What you have to do =
Resume the post about cloud storage options after CrashPlan ended its home backup service, continuing from its final line.

If you’re like me, an inveterate Apple customer with a touch of paranoia, then you have multiple backup plans to store photos, movies, music, and digital documents. One of my plans just crashed. CrashPlan decided to kill their popular CrashPlan for Home backup service. If it was so popular, then why did they kill it?
No matter, because competition is everywhere and options are plenty, so other than filling the hole left behind by CrashPlan, all is good. Right? Right?
Here’s the way I see it. There’s not much money to be made in online storage, plenty of risk, and only the largest of technology companies have a presence in the cloud.
Who do you know that has large cloud services?
- Google – Google Drive (15GB free)
- Microsoft – Microsoft OneDrive (5GB free)
- Dropbox – works great, but only 2GB free
- Box – works with many apps, 10GB free
- iCloud – only Apple devices, 5GB free
- Amazon S3 – 5GB free, plus usage
These are the major cloud storage players for consumers and small business. Google, Microsoft, Amazon, and a few others, including IBM, have larger cloud services for enterprise.
Is there a bargain among the Big Six?
Amazon could be because pricing is based upon usage. The more you use, the less it costs per GB, but Amazon tiers begin at 51TB, so it’s attractive to larger companies, not the average Mac, iPhone, and iPad user who wants easy to manage storage. Amazon S3 storage doesn’t show up in many applications, as a storage option, either.
Google has multiple tiers, too. One for the masses, and one for businesses, the so-called GSuite. $5 per month per user gets 30GB and a bunch of add-on services like Gmail, video conferencing, admin controls. That does not compare well to iCloud which comes with a 50GB plan for 99-cents, 200GB plan for $2.99 a month, and a whopping 2TB of storage for $9.99 a month.
Clearly, Apple is no longer afraid to play with the big boys on cloud storage. And, yes, I use iCloud to store everything– but not as my only cloud solution.
- Microsoft OneDrive – 50GB for $1.99, but 1TB for about $70 a year, but that also includes Office 365 with office for all devices.

Information supplied =
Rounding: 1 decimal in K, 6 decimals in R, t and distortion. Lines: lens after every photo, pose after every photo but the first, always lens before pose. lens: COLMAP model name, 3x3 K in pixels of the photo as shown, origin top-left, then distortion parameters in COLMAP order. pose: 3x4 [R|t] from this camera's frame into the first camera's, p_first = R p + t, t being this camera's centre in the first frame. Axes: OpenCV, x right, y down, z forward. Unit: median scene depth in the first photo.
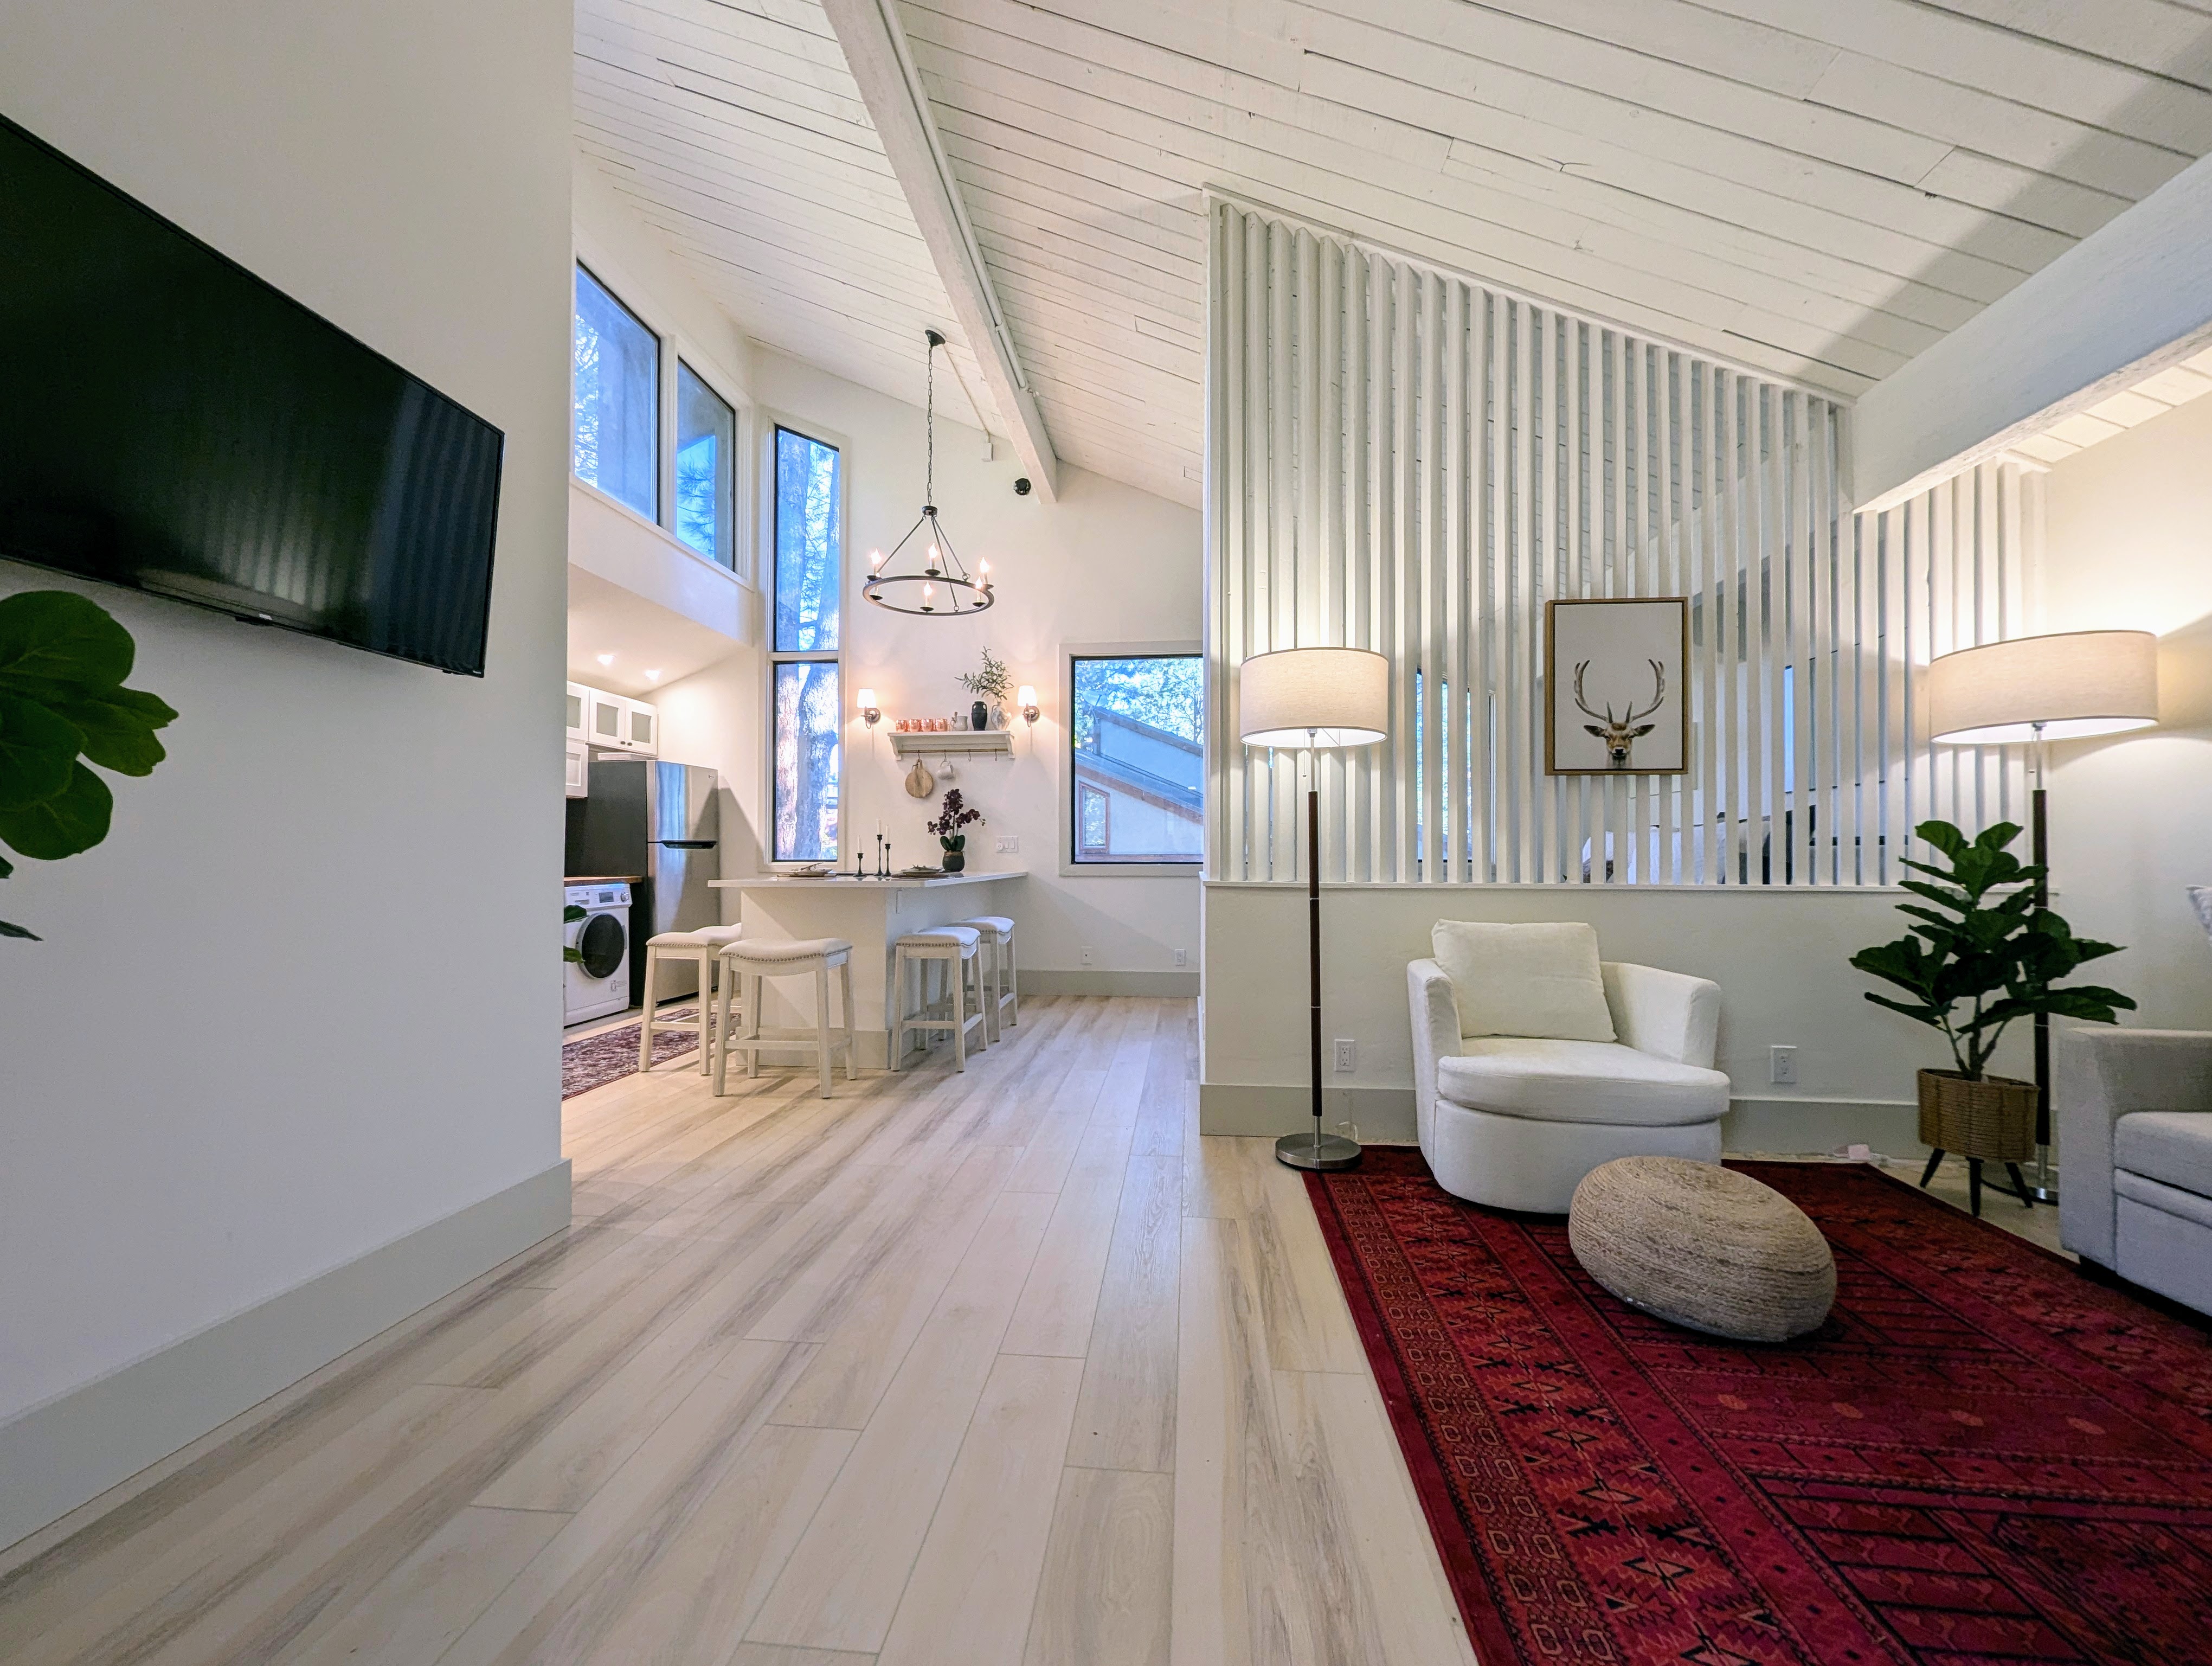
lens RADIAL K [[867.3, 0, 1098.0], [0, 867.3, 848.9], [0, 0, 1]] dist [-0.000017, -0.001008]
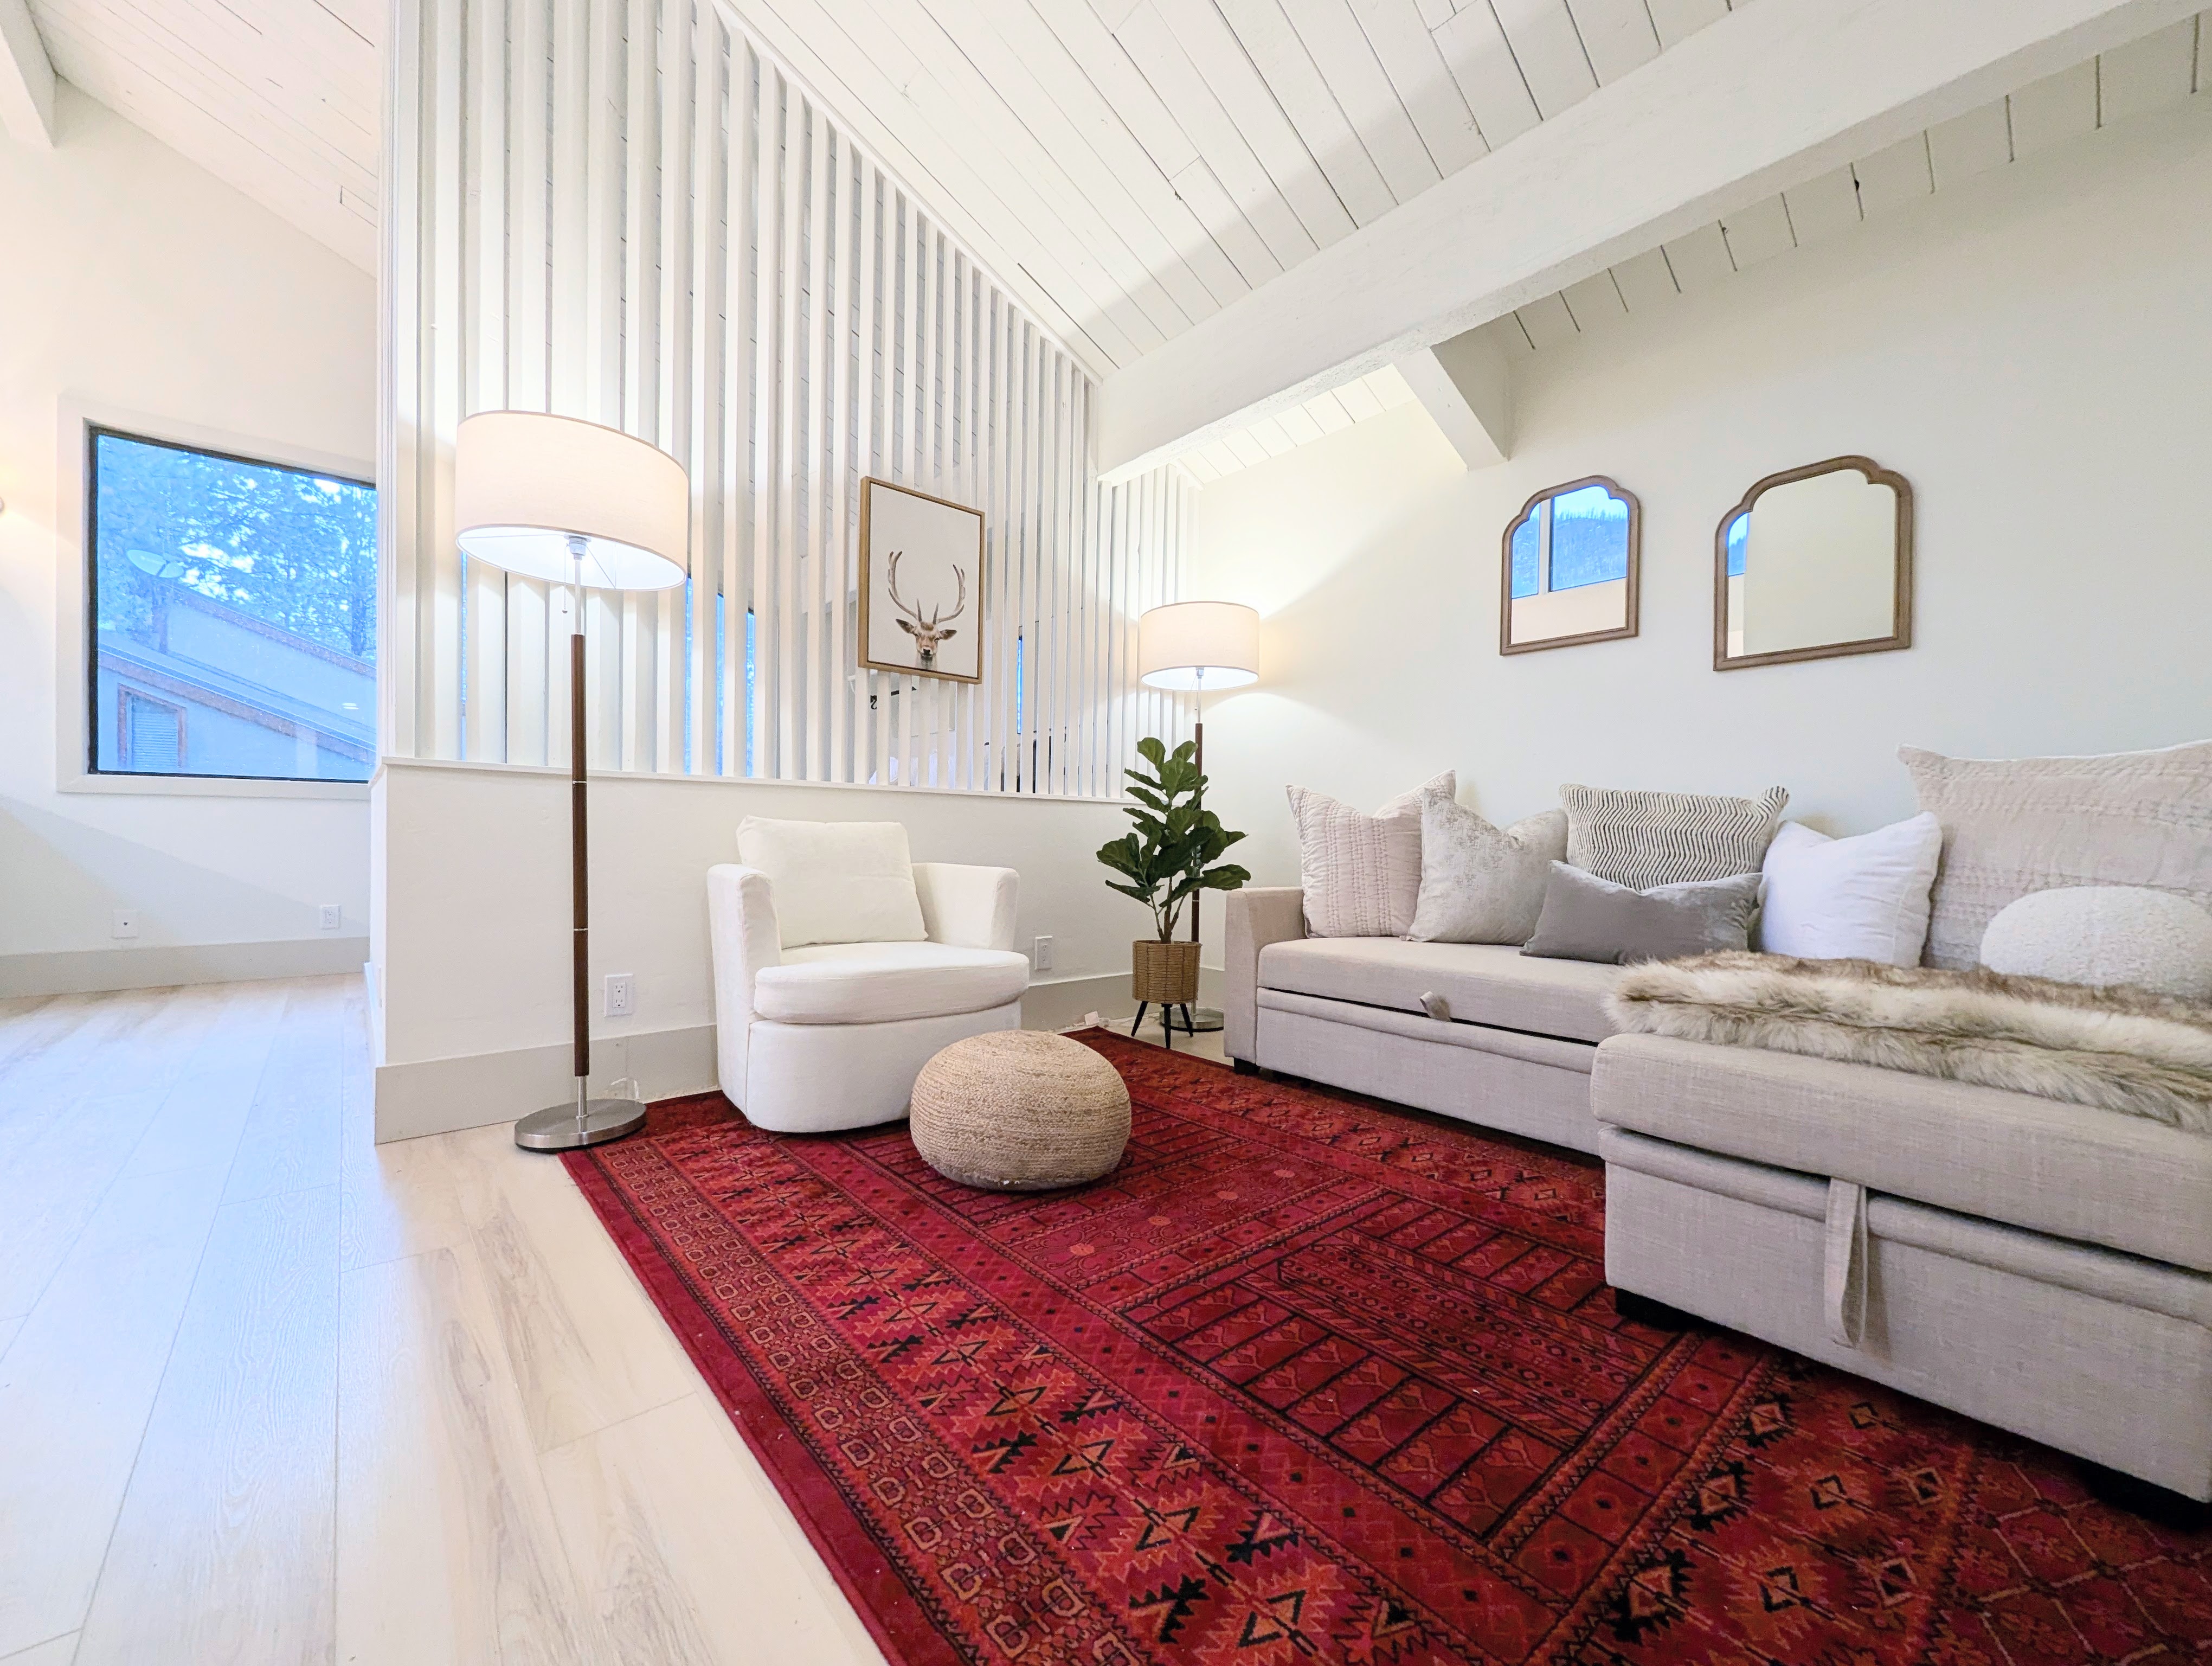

Answer to the exercise =
- Carbonite – I suspect many CrashPlan customers headed to Carbonite, thanks to a new one year plan that starts at nearly $30 per year for new customers, regularly $60 for unlimited cloud storage for one computer but accessible from iPad and iPhone.
- Backblaze – One of my past favorites; unlimited personal storage for $5 per month or $50 per year. These guys may not be the largest cloud storage and backup system, but they’re very good, and have more useful features than Carbonite or iDrive.
- Roll Your Own – Well, that’s what I did and will continue to do. I have one Mac which is central to all files; photos, movies, music, Documents. That Mac is backed up to another Mac and to a few external disk drives for each; all backed up automatically. I keep one Time Machine disk drive.
After that, it’s a combination of iCloud, Backblaze, and files stored on Amazon via Arq, and the free levels from Google, Microsoft, Box, and Dropbox; again, all automatically backed up in the background. The first backup for each was painful, incremental backups are a none issue.
Of those cloud services I use, Dropbox is the fastest and least error prone, but I use only the free tier with access to certain applications. iCloud has improved over the past year, sufficiently so that I trust it with all files on my Mac, and they’re available on all Macs, iPhones, and iPads in the household.
CrashPlan may have crashed, but iCloud is rising.